§ Selected passage

Sometimes I think we focus too much on the big idea--the killer app, the grand, master strategy--that will vanquish competitors and propel our business to the top. We put an unbalanced emphasis on the radical next new thing. In our attempt to get to the next level, we reverse the old cliche and inadvertently miss the trees for the forest.
But a microstrategy can be just as powerful, more cost-effective, easier to implement, and far less risky. Sometimes, if you properly sweat the details, you surprise yourself with the big leaps that are possible simply by taking smart, small steps.
I'll never forget what happened when I was working with Toyota during my early days as a neophyte problem-solver shadowing the experts.
A dealer in North Carolina had a problem. He was outgrowing his facility. The store was selling 1,600 new vehicles a year, and generating $2 million from parts and accessories and $1.5 million in service. The symptoms of the problem were becoming serious; expansion was a looming threat, as was the nearly $500,000 in parts inventory, 10 percent of which was obsolete. He needed space. And money...lots of it. Or so he thought.
Seeking help for the expansion effort, the general manager made a call to the Toyota U.S. headquarters. The national parts operation business unit decided to investigate before making a determination on how best to help the dealer.
The kaizen (continuous improvement) team, to which I was attached, was dispatched, and soon after arrived on the scene to begin the process of grasping the situation through direct observation of people and process (an activity termed genchi genbutsu, which means "go look, go see"). Almost immediately something grabbed their attention in the service and parts operation: service technicians were spending a good amount of time at the parts counter waiting for parts. The team decided to collect data.
Over the course of a week, they determined that each trip to the parts counter averaged five minutes. With five teams of five technicians each making an average of nine visits per day lasting five minutes per visit, the wasted time and motion added up quickly. The team figured that waiting time at the parts window accounted for nearly 19 man hours per day! Part of it was due to the visit itself; the rest was due to an inefficient parts system. The inventory was stacked according to convention, based on size and space. That led to wasted time searching.
The team decided to attack this "slack point" directly, and conducted a study over three months to identify the fastest-moving parts. Data confirmed that slow-moving parts were the prime cause of the problem.

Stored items
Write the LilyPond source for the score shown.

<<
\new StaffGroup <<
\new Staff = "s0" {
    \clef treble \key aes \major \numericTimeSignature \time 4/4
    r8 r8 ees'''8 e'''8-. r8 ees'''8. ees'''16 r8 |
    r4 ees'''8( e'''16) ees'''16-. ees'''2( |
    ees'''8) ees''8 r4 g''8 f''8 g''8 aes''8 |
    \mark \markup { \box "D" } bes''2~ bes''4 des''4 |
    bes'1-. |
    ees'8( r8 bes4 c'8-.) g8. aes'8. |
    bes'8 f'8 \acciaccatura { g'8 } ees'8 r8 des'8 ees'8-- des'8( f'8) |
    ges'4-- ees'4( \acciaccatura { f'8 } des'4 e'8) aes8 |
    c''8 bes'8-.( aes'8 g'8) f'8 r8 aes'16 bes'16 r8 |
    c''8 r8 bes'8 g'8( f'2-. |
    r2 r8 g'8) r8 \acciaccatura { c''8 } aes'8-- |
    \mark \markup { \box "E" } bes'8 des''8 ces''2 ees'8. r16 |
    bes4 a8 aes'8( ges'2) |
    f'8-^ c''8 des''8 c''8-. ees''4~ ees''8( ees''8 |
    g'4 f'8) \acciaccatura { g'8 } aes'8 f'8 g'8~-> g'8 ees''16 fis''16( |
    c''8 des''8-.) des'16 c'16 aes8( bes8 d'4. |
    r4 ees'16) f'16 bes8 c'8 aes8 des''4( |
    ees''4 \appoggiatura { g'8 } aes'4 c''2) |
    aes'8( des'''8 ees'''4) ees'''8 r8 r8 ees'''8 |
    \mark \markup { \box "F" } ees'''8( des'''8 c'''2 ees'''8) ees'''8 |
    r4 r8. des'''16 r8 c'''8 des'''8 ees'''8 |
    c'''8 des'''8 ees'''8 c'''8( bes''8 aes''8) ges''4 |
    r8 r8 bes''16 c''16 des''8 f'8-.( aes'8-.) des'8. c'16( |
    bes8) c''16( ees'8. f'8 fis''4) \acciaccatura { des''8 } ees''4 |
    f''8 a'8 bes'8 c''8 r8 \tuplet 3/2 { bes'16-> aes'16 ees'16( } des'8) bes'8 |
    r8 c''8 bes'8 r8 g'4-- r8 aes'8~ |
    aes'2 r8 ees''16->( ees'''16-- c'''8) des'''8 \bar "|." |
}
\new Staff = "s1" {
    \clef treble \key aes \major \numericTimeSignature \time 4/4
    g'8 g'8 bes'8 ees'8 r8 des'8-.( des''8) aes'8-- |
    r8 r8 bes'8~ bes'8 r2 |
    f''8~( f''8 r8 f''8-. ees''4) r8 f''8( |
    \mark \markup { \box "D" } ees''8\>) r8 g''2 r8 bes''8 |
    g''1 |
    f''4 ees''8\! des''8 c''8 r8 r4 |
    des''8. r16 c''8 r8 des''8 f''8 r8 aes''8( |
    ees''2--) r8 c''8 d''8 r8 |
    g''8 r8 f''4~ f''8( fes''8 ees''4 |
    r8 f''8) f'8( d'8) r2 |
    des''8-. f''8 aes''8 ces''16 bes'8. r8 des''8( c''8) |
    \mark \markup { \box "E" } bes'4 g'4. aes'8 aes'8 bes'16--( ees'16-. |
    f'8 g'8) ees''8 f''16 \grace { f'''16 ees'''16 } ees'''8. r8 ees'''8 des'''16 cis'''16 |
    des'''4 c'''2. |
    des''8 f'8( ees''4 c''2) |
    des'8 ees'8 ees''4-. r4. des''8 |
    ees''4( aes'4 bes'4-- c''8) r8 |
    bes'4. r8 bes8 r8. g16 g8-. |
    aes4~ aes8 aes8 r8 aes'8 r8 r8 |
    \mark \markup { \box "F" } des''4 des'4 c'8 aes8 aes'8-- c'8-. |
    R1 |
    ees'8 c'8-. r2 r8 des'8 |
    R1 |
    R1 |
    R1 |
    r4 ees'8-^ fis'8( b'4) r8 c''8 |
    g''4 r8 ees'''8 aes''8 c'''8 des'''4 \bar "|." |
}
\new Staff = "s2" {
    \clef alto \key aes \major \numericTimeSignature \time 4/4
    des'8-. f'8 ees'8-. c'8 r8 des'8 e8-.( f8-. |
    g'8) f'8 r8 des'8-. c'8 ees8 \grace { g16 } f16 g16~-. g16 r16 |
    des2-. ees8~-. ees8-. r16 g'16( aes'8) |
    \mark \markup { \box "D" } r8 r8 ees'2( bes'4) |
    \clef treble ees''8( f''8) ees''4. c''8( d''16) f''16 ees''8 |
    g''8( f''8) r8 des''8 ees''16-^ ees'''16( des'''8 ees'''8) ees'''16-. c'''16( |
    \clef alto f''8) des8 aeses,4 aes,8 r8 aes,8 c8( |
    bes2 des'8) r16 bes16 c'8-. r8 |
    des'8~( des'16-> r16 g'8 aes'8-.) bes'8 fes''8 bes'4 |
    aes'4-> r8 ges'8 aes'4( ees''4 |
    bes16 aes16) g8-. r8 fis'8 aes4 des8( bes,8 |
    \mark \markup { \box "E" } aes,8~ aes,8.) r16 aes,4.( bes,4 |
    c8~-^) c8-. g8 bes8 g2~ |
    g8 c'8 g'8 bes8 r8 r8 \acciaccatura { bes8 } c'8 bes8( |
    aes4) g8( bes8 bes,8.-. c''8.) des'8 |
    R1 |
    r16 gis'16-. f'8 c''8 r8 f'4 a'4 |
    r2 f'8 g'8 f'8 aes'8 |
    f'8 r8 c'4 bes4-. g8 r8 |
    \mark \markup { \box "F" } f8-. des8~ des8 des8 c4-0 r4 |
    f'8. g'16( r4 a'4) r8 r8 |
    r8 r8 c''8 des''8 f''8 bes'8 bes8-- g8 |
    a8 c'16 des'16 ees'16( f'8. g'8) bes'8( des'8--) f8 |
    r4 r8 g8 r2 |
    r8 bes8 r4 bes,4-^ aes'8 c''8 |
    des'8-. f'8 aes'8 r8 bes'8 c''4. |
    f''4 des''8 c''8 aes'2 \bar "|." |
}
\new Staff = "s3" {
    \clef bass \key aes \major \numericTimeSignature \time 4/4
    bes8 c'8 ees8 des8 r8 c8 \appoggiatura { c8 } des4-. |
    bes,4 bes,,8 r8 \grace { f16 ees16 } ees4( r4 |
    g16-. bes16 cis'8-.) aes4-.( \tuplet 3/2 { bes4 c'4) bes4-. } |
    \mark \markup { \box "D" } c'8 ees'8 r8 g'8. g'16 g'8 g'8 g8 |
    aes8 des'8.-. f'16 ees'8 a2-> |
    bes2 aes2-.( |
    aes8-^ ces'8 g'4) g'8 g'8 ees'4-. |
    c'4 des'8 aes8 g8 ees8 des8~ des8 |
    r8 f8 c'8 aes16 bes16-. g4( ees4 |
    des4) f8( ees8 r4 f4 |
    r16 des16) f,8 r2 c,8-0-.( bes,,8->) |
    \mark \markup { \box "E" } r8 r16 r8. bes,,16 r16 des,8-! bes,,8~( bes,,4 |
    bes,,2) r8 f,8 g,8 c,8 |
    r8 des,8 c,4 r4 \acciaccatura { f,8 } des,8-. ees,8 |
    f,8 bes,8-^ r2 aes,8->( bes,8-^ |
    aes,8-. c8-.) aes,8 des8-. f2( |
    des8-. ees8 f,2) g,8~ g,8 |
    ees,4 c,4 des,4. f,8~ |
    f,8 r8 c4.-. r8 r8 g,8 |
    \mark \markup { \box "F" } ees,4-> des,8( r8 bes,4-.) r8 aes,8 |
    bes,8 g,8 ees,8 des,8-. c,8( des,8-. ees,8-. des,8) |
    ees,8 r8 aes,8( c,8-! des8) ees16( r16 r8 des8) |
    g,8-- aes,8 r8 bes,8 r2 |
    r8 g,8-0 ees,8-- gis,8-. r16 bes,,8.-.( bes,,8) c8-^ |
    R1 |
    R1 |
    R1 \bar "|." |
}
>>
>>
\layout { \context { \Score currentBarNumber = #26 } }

§ Questions on the material
(a) Rewrite the Toyota dealer account between "Seeking help for" and "to collect data.", inclusive, replacing "general manager" with "dealership owner".
(b) In the Toyota dealer account, how many new vehicles a year was the North Carolina store selling?
(c) Write the next part of the Toyota dealer account, picking up after its final sentence.

§ Answers for each item
(a)
Seeking help for the expansion effort, the dealership owner made a call to the Toyota U.S. headquarters. The national parts operation business unit decided to investigate before making a determination on how best to help the dealer.
The kaizen (continuous improvement) team, to which I was attached, was dispatched, and soon after arrived on the scene to begin the process of grasping the situation through direct observation of people and process (an activity termed genchi genbutsu, which means "go look, go see"). Almost immediately something grabbed their attention in the service and parts operation: service technicians were spending a good amount of time at the parts counter waiting for parts. The team decided to collect data.

(b) 1,600 new vehicles a year.

(c)
The microstrategy that resulted from the analysis amounted to a two-fold, time-and-motion tactic. First, relocate the fastest moving parts to enable quicker access by putting those parts most often requested nearest the counter to reduce the steps required to retrieve them. Second, implement a just-in-time, sell-one/buy-one method of resupplying parts. The microstrategy was nick-named "Source by Movement."
Turnaround was immediate. Saving time behind the counter saved time for the service technician. That in turn shortened the time needed to service each vehicle, thereby increasing customer satisfaction and output. That meant more revenue to grow the dealership.
The new supply system allowed the parts and accessories department to reduce parts inventory by 35 percent and order parts on demand. That in turn freed up 30 percent of the storage space for other uses.
Dramatic improvement in time, efficiency, and productivity led to impressive bottom line gains within 18 months:
- Obsolete parts inventory was reduced from $50,000 to $8000.
- Parts sales grew 50 percent.
- Service department appointment scheduling went from seven days out to three.
- An additional service team was added.
- Monthly service sales grew 25 percent, with a 45-percent increase in gross profit contribution.
The simple elimination of the slack in the process eventually enabled new service bays and expanded service hours. All because of slow-moving parts.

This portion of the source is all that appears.